[ARTICLE]
▼

English is not Los Angeles teenager Sasha Lee’s favorite subject. She prefers economics. But the 17-year-old high school senior is supporting a community on Kaua‘i over 2,500 miles away – through a children’s book inspired by her late grandfather’s childhood during the Hawaiian plantation era.

Lee’s 25-page hardback book – titled “The Hanapēpē Hero” – follows a fictionalized version of her grandfather Ron Kinoshita, who died in 2017 at the age of 73, as he walks across the Garden Isle in search of a birthday present for his mother.

“The Hanapēpē Hero” was first published in August 2023. But it only just hit the shelves of the Garden Isle’s only bookshop, Talk Story Bookstore in Hanapēpē, on Jan. 18. It sold out two days later.

“I’m definitely going to be ordering plenty more … It’s a nice heartwarming story. It’s got beautiful illustrations, is very colorful and eye-catching,” said bookshop owner and operator Ed Justus. “Both children and adults seem to be attracted to it.”

Lee’s book – set in the same South Shore town in which Justus now sells it – is aimed at children in kindergarten through second grade. All net proceeds generated through its sale are donated to Hawai‘i organizations dedicated to education and literacy.


Lee – although born, raised and still living in California – has visited family in Hanapēpē up to twice a year, every year since she was a small child.

As a youngster in her grandparents’ Kaua‘i home, she would listen as her grandfather regaled her with tales of Hanapēpē during the island’s now-gone plantation era.

“I grew up listening to stories about my grandfather’s parents working on the sugarcane and the pineapple plantations, and their role in agriculture,” Lee said. “He just loved it there. He would always tell me stories about growing up … He was not the most well-behaved of kids. He would tell me about stealing abalone from the local shop.”

▲

[DATA]
▼

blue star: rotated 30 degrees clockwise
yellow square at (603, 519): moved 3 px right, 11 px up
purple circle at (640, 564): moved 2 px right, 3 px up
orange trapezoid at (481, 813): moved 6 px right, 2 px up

▲

[TASK TO COMPLETE]
Could you write out the article from "English is not" up to and including "Hawaiian plantation era.", with "economics" renamed to "history"?

[PROBLEM SOLUTION]
English is not Los Angeles teenager Sasha Lee’s favorite subject. She prefers history. But the 17-year-old high school senior is supporting a community on Kaua‘i over 2,500 miles away – through a children’s book inspired by her late grandfather’s childhood during the Hawaiian plantation era.